*** Supplied information Section Begins ***

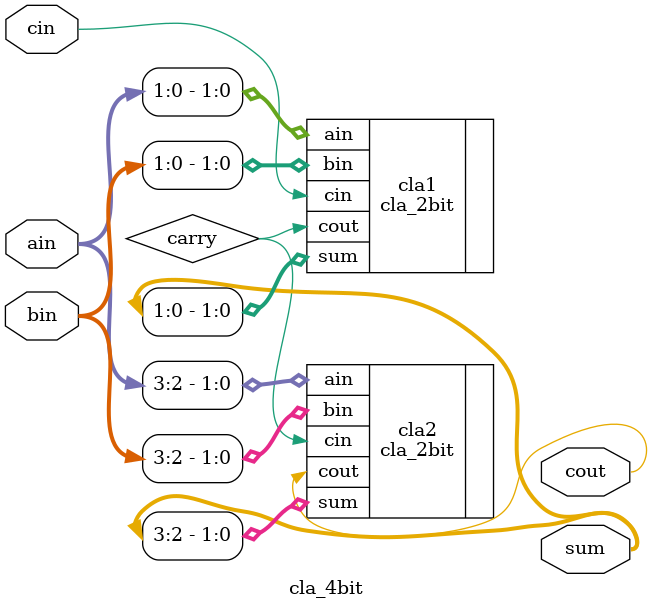
<source format=v>
module cla_4bit (
	output [3:0] sum,
	output cout,
	input [3:0] ain,
	input [3:0] bin,
	input cin
);
	
	wire [3:0] prop;
	wire [3:0] gen;
	wire carry;
	wire [4:0] tmp;
	
	cla_2bit cla1 (
		.sum(sum[1:0]),
		.cout(carry),
		.ain(ain[1:0]),
		.bin(bin[1:0]),
		.cin(cin)
	);
	
	cla_2bit cla2 (
		.sum(sum[3:2]),
		.cout(cout),
		.ain(ain[3:2]),
		.bin(bin[3:2]),
		.cin(carry)
	);
	
	/*
	and (tmp[0], prop[0], cin);				//t0: p0 & cin
	or (carry[0], gen[0], tmp[0]);			//c1: g0 | (p0 & cin)
	
	and (tmp[1], prop[1], prop[0], cin);	//t1: p1 & p0 & cin
	and (tmp[2], prop[1], gen[0]);			//t2: p1 & g0
	or (carry[1], gen[1], tmp[2], tmp[1]);	//c2: g1 | (p1 & g0) | (p1 & p0 & cin)

	and (tmp[3], prop[2], prop[1], prop[0], cin);	//t3: p2 & p1 & p0 & cin
	and (tmp[4], prop[2], prop[1], gen[0]);			//t4: p2 & p1 & g0
	and (tmp[5], prop[2], gen[1]);						//t5: p2 & g1
	or (carry[2], gen[2], tmp[5], tmp[4], tmp[3]);	//c3: g2 | (p2 & g1) | (p2 & p1 & g0) | (p2 & p1 & p0 & cin)

	and (tmp[6], prop[3], prop[2], prop[1], prop[0], cin);
	and (tmp[7], prop[3], prop[2], prop[1], gen[0]);
	and (tmp[8], prop[3], prop[2], prop[1], gen[1]);
	and (tmp[9], prop[3], gen[2]);
	or (cout, gen[3], tmp[6], tmp[7], tmp[8], tmp[9]);
	
	xor (sum[0], prop[0], cin);
	xor (sum[1], prop[1], carry[0]);
	xor (sum[2], prop[2], carry[1]);
	xor (sum[3], prop[3], carry[2]);*/
	
endmodule
</source>
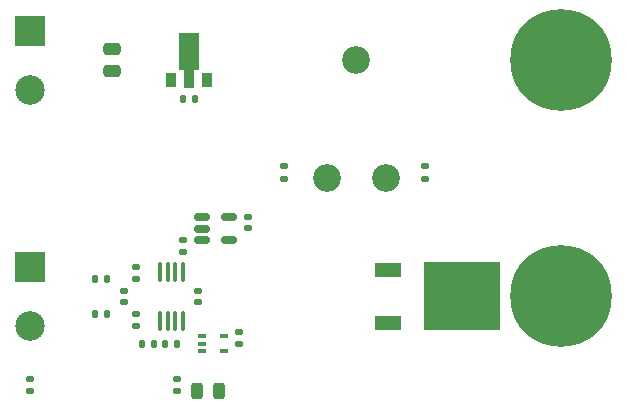
<source format=gts>
G04 #@! TF.GenerationSoftware,KiCad,Pcbnew,6.0.0*
G04 #@! TF.CreationDate,2022-01-10T14:37:39+01:00*
G04 #@! TF.ProjectId,thermostat,74686572-6d6f-4737-9461-742e6b696361,rev?*
G04 #@! TF.SameCoordinates,Original*
G04 #@! TF.FileFunction,Soldermask,Top*
G04 #@! TF.FilePolarity,Negative*
%FSLAX46Y46*%
G04 Gerber Fmt 4.6, Leading zero omitted, Abs format (unit mm)*
G04 Created by KiCad (PCBNEW 6.0.0) date 2022-01-10 14:37:39*
%MOMM*%
%LPD*%
G01*
G04 APERTURE LIST*
G04 Aperture macros list*
%AMRoundRect*
0 Rectangle with rounded corners*
0 $1 Rounding radius*
0 $2 $3 $4 $5 $6 $7 $8 $9 X,Y pos of 4 corners*
0 Add a 4 corners polygon primitive as box body*
4,1,4,$2,$3,$4,$5,$6,$7,$8,$9,$2,$3,0*
0 Add four circle primitives for the rounded corners*
1,1,$1+$1,$2,$3*
1,1,$1+$1,$4,$5*
1,1,$1+$1,$6,$7*
1,1,$1+$1,$8,$9*
0 Add four rect primitives between the rounded corners*
20,1,$1+$1,$2,$3,$4,$5,0*
20,1,$1+$1,$4,$5,$6,$7,0*
20,1,$1+$1,$6,$7,$8,$9,0*
20,1,$1+$1,$8,$9,$2,$3,0*%
%AMFreePoly0*
4,1,9,3.862500,-0.866500,0.737500,-0.866500,0.737500,-0.450000,-0.737500,-0.450000,-0.737500,0.450000,0.737500,0.450000,0.737500,0.866500,3.862500,0.866500,3.862500,-0.866500,3.862500,-0.866500,$1*%
G04 Aperture macros list end*
%ADD10RoundRect,0.140000X0.140000X0.170000X-0.140000X0.170000X-0.140000X-0.170000X0.140000X-0.170000X0*%
%ADD11RoundRect,0.100000X0.100000X-0.712500X0.100000X0.712500X-0.100000X0.712500X-0.100000X-0.712500X0*%
%ADD12RoundRect,0.140000X0.170000X-0.140000X0.170000X0.140000X-0.170000X0.140000X-0.170000X-0.140000X0*%
%ADD13C,0.900000*%
%ADD14C,8.600000*%
%ADD15R,2.200000X1.200000*%
%ADD16R,6.400000X5.800000*%
%ADD17RoundRect,0.150000X-0.512500X-0.150000X0.512500X-0.150000X0.512500X0.150000X-0.512500X0.150000X0*%
%ADD18RoundRect,0.135000X0.185000X-0.135000X0.185000X0.135000X-0.185000X0.135000X-0.185000X-0.135000X0*%
%ADD19RoundRect,0.135000X0.135000X0.185000X-0.135000X0.185000X-0.135000X-0.185000X0.135000X-0.185000X0*%
%ADD20RoundRect,0.140000X-0.170000X0.140000X-0.170000X-0.140000X0.170000X-0.140000X0.170000X0.140000X0*%
%ADD21RoundRect,0.135000X-0.185000X0.135000X-0.185000X-0.135000X0.185000X-0.135000X0.185000X0.135000X0*%
%ADD22RoundRect,0.243750X-0.243750X-0.456250X0.243750X-0.456250X0.243750X0.456250X-0.243750X0.456250X0*%
%ADD23C,2.500000*%
%ADD24R,2.500000X2.500000*%
%ADD25R,0.650000X0.400000*%
%ADD26RoundRect,0.250000X-0.475000X0.250000X-0.475000X-0.250000X0.475000X-0.250000X0.475000X0.250000X0*%
%ADD27R,0.900000X1.300000*%
%ADD28FreePoly0,90.000000*%
%ADD29C,2.340000*%
%ADD30RoundRect,0.135000X-0.135000X-0.185000X0.135000X-0.185000X0.135000X0.185000X-0.135000X0.185000X0*%
G04 APERTURE END LIST*
D10*
X148020000Y-88250000D03*
X148980000Y-88250000D03*
D11*
X146025000Y-107112500D03*
X146675000Y-107112500D03*
X147325000Y-107112500D03*
X147975000Y-107112500D03*
X147975000Y-102887500D03*
X147325000Y-102887500D03*
X146675000Y-102887500D03*
X146025000Y-102887500D03*
D12*
X144000000Y-103480000D03*
X144000000Y-102520000D03*
D13*
X183225000Y-105000000D03*
X177719581Y-102719581D03*
X182280419Y-107280419D03*
X177719581Y-107280419D03*
X180000000Y-108225000D03*
X176775000Y-105000000D03*
X182280419Y-102719581D03*
D14*
X180000000Y-105000000D03*
D13*
X180000000Y-101775000D03*
D15*
X165300000Y-107280000D03*
D16*
X171600000Y-105000000D03*
D15*
X165300000Y-102720000D03*
D17*
X149612500Y-98300000D03*
X149612500Y-99250000D03*
X149612500Y-100200000D03*
X151887500Y-100200000D03*
X151887500Y-98300000D03*
D18*
X168500000Y-95010000D03*
X168500000Y-93990000D03*
D19*
X141510000Y-103500000D03*
X140490000Y-103500000D03*
D20*
X152750000Y-108980000D03*
X152750000Y-108020000D03*
D12*
X144000000Y-107480000D03*
X144000000Y-106520000D03*
D19*
X145510000Y-109000000D03*
X144490000Y-109000000D03*
D20*
X149250000Y-105480000D03*
X149250000Y-104520000D03*
D18*
X148000000Y-100240000D03*
X148000000Y-101260000D03*
D21*
X135000000Y-113010000D03*
X135000000Y-111990000D03*
D22*
X151000000Y-113000000D03*
X149125000Y-113000000D03*
D21*
X156500000Y-93990000D03*
X156500000Y-95010000D03*
D12*
X143000000Y-105480000D03*
X143000000Y-104520000D03*
D23*
X135000000Y-107500000D03*
D24*
X135000000Y-102500000D03*
D25*
X149550000Y-108350000D03*
X149550000Y-109000000D03*
X149550000Y-109650000D03*
X151450000Y-109650000D03*
X151450000Y-108350000D03*
D20*
X153500000Y-99230000D03*
X153500000Y-98270000D03*
D19*
X147510000Y-109000000D03*
X146490000Y-109000000D03*
D18*
X147500000Y-113010000D03*
X147500000Y-111990000D03*
D26*
X142000000Y-85950000D03*
X142000000Y-84050000D03*
D23*
X135000000Y-87500000D03*
D24*
X135000000Y-82500000D03*
D27*
X147000000Y-86650000D03*
D28*
X148500000Y-86562500D03*
D27*
X150000000Y-86650000D03*
D29*
X160150000Y-95000000D03*
X162650000Y-85000000D03*
X165150000Y-95000000D03*
D30*
X140490000Y-106500000D03*
X141510000Y-106500000D03*
D13*
X180000000Y-88225000D03*
X182280419Y-82719581D03*
X180000000Y-81775000D03*
X177719581Y-87280419D03*
D14*
X180000000Y-85000000D03*
D13*
X182280419Y-87280419D03*
X183225000Y-85000000D03*
X177719581Y-82719581D03*
X176775000Y-85000000D03*
M02*

</source>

*** Supplied information Section Ends ***

Task to carry out >> Among the entries above, count the lines that contain the word "source" and give the number by itself.

Solution to this task >> 4